Gertje Eske Christiane, Pluta John, Das Sandhitsu, Mancuso Lauren, Kliot Dasha, Yushkevich Paul, Wolk David
Department of Internal Medicine, Skåne University Hospital, Lund, Sweden.
Department of Neurology, University of Oldenburg, Oldenburg, Germany.
J Alzheimers Dis. 2016 Oct 4;54(3):1027-1037. doi: 10.3233/JAD-160014.
Volumetry of medial temporal lobe (MTL) structures to diagnose Alzheimer's disease (AD) in its earliest symptomatic stage could be of great importance for interventions or disease modifying pharmacotherapy.

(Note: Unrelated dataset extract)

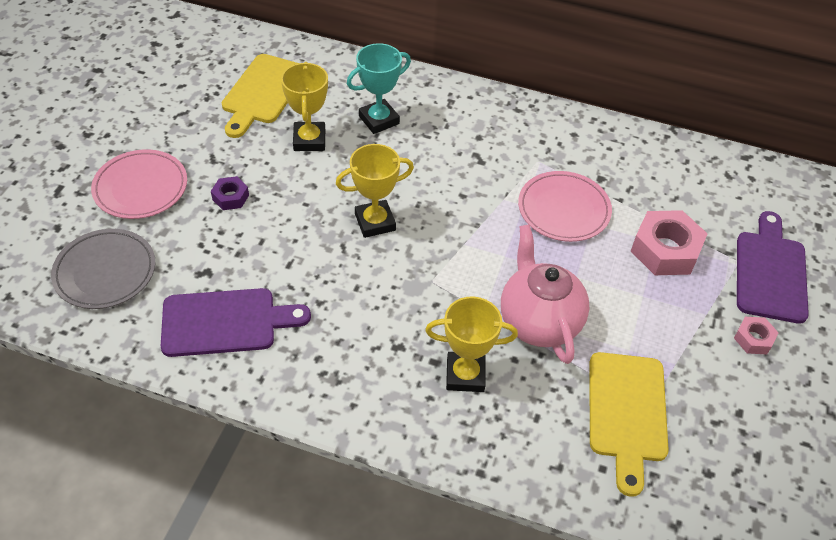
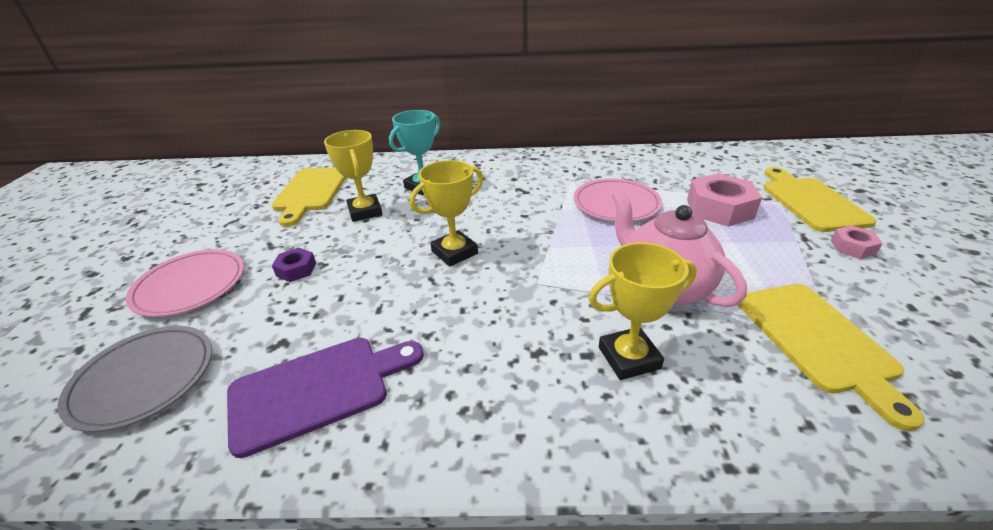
camera: 15 degrees left, 15 degrees down
purple cutting board [737,211,809,324] -> yellow cutting board [764,167,877,232]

This study aimed to demonstrate the first application of an automatic segmentation method of MTL subregions in a clinical population. Automatic segmentation of magnetic resonance images (MRIs) in a research population has previously been shown to detect evidence of neurodegeneration in MTL subregions and to help discriminate AD and mild cognitive impairment (MCI) from a healthy comparison group.
Clinical patients were selected and T2-weighted MRI scan quality was checked. An automatic segmentation method of hippocampal subfields (ASHS) was applied to scans of 67 AD patients, 38 amnestic MCI patients, and 57 healthy controls. Hippocampal subfields, entorhinal cortex (ERC), and perirhinal cortex were automatically labeled and subregion volumes were compared between groups.

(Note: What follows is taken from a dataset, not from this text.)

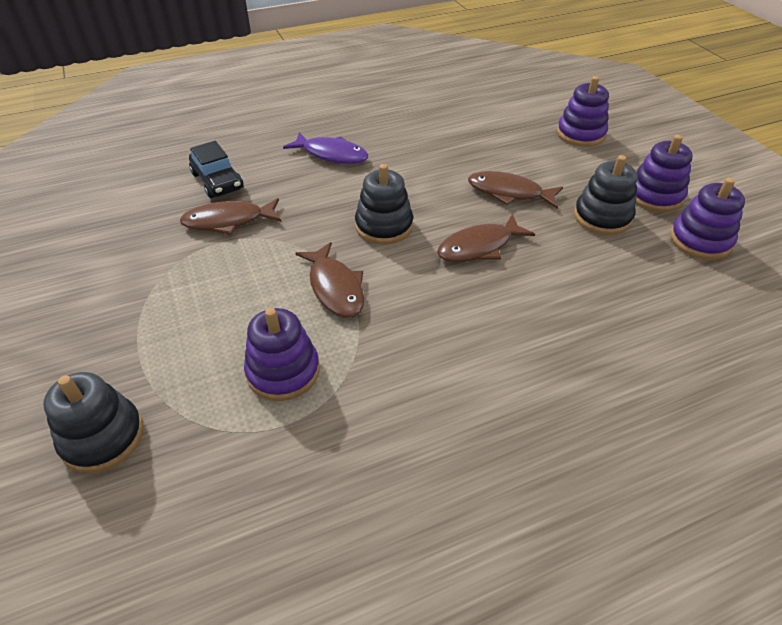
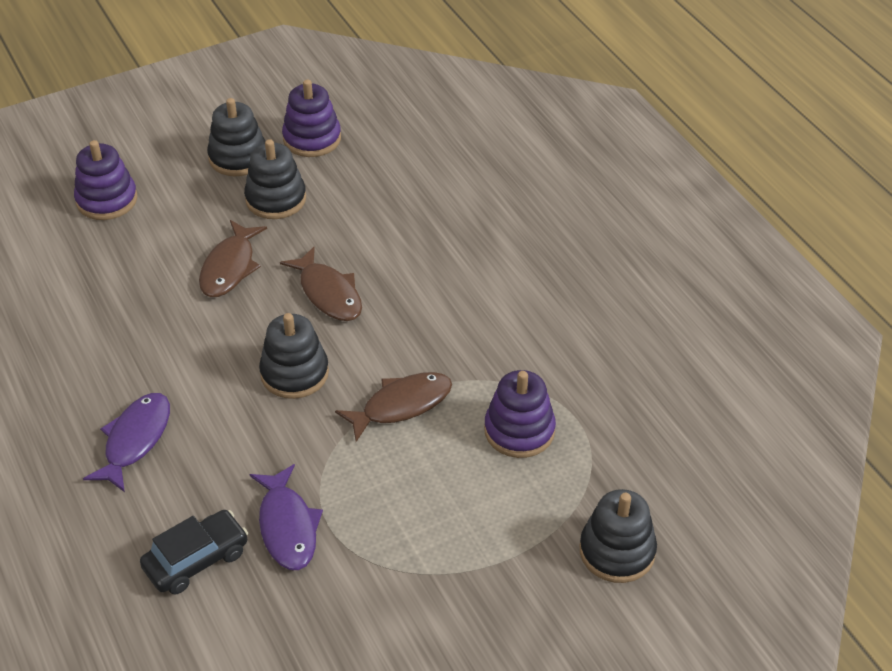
camera: 95 degrees left, 0 degrees up
brown fish [179,198,282,235] -> purple fish [249,464,323,570]
purple stacking toy [636,135,693,212] -> black stacking toy [207,98,266,176]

One fourth of all scans were excluded due to bad scan quality. There were significant volume reductions in all subregions, except BA36, in aMCIs (p < 0.001), most prominently in Cornu Ammonis 1 (CA1) and ERC, and in all subregions in AD. However, sensitivity of CA1 and ERC hardly differed from sensitivity of WH in aMCI and AD.
Applying automatic segmentation of MTL subregions in a clinical setting as a potential biomarker for prodromal AD is feasible, but issues of image quality due to motion remain to be addressed. CA1 and ERC provided strongest group discrimination in differentiating aMCIs from controls, but discriminatory power of different subfields was low overall.
在内侧颞叶(MTL)结构进行容积测量,以在阿尔茨海默病(AD)最早的症状阶段进行诊断,这对于干预措施或疾病修饰药物治疗可能具有重要意义。
本研究旨在展示MTL亚区域自动分割方法在临床人群中的首次应用。先前已证明,在研究人群中对磁共振成像(MRI)进行自动分割,可检测MTL亚区域神经退行性变的证据,并有助于将AD和轻度认知障碍(MCI)与健康对照组区分开来。
选择临床患者并检查T2加权MRI扫描质量。将海马亚区自动分割方法(ASHS)应用于67例AD患者、38例遗忘型MCI患者和57例健康对照的扫描。自动标记海马亚区、内嗅皮质(ERC)和鼻周皮质,并比较各组之间的亚区域体积。
由于扫描质量差,所有扫描中有四分之一被排除。在aMCI患者中,除BA36外,所有亚区域均有显著体积减小(p<0.001),最明显的是海马1角(CA1)和ERC,而在AD患者中所有亚区域均有体积减小。然而,在aMCI和AD中,CA1和ERC的敏感性与WH的敏感性几乎没有差异。
在临床环境中应用MTL亚区域的自动分割作为前驱AD的潜在生物标志物是可行的,但由于运动导致的图像质量问题仍有待解决。在区分aMCI与对照组时,CA1和ERC提供了最强的组间区分,但总体而言,不同亚区域的区分能力较低。